- AIM:
Report how many of the lines below contain the string "part", treating uppercase and lowercase as distinct, and give only that number.

● ● ●

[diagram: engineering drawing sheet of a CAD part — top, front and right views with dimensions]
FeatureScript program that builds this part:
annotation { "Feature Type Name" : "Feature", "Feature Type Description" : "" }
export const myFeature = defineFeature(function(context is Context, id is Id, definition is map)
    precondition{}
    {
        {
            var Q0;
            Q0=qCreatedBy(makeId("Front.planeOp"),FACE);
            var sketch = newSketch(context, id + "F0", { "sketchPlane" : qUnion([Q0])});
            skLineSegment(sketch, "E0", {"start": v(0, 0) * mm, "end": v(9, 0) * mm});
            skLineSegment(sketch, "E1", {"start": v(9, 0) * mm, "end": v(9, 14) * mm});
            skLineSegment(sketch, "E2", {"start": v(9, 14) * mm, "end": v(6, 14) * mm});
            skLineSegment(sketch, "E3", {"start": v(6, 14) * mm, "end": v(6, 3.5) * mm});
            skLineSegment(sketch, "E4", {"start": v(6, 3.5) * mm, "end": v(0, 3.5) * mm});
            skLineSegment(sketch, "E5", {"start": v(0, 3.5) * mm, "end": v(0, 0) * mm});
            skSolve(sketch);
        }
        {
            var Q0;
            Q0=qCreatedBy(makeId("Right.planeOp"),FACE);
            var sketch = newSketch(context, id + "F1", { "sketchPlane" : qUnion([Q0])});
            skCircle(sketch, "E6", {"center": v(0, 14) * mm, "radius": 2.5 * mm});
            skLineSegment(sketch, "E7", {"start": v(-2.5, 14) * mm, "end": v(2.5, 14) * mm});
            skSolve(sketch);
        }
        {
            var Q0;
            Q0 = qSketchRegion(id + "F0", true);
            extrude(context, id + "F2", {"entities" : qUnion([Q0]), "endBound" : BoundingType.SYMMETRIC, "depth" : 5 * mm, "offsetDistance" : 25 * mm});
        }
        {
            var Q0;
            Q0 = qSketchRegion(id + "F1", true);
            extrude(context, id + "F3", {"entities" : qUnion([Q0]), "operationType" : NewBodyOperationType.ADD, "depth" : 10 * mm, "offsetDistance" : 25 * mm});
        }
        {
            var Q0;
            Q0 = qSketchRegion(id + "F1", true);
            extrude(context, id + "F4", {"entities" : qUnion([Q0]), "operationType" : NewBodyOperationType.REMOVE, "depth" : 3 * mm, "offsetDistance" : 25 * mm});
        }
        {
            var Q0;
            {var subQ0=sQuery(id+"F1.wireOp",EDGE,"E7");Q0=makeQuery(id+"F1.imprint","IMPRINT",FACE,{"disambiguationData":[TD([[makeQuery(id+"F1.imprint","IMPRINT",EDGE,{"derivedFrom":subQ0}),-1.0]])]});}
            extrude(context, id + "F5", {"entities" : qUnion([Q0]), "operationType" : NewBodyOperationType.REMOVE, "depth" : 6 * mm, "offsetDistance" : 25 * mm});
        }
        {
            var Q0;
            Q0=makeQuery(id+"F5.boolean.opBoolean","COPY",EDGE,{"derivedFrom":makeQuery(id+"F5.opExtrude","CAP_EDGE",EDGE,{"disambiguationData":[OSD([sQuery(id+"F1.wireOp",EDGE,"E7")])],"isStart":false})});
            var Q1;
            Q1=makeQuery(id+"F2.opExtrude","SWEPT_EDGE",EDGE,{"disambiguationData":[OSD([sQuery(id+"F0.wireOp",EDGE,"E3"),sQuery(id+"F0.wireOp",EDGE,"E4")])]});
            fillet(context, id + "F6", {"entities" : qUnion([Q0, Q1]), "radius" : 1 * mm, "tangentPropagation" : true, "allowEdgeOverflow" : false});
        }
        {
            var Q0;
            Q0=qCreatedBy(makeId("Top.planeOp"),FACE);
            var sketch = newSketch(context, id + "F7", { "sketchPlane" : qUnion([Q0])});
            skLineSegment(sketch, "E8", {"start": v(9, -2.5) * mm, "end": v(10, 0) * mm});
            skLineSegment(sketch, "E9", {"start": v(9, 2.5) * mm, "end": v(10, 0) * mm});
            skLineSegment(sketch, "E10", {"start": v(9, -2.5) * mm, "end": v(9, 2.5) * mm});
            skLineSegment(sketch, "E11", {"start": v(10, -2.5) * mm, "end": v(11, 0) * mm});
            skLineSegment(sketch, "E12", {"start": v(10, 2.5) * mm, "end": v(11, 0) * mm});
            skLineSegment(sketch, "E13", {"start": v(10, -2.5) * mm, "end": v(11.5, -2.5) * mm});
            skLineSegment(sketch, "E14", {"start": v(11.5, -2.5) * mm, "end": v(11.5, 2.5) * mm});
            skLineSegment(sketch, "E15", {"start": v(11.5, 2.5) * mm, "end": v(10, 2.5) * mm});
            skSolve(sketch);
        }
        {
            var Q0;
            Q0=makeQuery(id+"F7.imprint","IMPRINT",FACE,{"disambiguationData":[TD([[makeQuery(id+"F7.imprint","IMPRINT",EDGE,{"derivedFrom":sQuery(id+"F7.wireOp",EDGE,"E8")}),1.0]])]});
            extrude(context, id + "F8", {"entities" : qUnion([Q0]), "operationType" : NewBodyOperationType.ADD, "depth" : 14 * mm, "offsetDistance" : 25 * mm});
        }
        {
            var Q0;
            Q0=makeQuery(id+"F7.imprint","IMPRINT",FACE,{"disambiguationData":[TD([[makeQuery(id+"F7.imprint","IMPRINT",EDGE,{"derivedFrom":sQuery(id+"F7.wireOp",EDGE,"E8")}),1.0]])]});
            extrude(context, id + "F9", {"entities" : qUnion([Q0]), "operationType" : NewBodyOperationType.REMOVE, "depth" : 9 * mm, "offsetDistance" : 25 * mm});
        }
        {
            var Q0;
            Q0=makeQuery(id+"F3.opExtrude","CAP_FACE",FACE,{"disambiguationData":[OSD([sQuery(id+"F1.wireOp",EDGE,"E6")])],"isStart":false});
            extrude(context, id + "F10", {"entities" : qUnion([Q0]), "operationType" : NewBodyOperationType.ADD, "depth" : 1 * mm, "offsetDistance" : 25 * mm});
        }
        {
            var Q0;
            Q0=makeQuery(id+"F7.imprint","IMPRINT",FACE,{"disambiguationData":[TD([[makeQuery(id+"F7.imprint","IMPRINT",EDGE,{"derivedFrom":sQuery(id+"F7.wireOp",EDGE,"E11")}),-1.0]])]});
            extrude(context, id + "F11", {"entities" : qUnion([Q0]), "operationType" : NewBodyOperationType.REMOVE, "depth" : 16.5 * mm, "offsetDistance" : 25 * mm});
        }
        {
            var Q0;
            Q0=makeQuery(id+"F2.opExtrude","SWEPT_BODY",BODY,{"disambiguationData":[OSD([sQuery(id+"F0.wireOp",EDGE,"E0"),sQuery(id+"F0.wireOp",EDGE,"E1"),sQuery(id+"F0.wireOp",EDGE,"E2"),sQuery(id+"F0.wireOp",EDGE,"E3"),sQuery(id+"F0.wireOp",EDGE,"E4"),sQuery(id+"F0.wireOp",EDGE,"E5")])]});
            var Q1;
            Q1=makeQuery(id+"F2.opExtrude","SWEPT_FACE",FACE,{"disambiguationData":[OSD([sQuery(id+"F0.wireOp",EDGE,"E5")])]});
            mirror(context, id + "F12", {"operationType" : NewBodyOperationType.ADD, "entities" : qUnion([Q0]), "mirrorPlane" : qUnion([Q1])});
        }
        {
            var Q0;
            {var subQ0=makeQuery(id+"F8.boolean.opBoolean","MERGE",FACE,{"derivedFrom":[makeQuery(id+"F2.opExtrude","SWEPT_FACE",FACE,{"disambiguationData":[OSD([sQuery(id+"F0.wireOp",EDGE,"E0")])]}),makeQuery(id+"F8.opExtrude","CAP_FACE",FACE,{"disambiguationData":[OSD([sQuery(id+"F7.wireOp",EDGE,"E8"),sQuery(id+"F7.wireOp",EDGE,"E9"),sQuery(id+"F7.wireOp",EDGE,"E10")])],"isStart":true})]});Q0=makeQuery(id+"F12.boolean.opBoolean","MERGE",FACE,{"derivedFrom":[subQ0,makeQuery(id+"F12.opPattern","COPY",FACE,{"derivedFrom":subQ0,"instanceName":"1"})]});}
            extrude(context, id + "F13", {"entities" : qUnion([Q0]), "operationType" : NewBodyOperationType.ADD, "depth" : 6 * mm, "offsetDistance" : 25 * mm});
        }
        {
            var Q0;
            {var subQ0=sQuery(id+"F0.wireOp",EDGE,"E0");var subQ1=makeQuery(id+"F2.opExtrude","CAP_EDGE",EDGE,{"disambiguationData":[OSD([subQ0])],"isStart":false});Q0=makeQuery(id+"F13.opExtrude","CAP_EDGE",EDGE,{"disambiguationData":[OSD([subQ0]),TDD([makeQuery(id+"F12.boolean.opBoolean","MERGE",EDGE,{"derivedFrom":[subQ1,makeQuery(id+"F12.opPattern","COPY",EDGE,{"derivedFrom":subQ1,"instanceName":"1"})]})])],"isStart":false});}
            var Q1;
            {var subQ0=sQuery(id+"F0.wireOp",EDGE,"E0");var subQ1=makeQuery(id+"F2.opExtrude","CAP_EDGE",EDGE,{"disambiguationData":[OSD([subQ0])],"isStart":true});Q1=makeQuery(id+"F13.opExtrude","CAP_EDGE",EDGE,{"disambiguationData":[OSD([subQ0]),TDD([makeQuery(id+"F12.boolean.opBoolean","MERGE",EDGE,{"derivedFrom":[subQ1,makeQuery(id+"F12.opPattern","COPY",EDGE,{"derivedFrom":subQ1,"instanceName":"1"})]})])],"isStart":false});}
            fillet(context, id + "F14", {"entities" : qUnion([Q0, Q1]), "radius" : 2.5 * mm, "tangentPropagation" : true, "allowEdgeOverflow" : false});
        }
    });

● ● ●

- OUTPUT OF THE EXERCISE:
2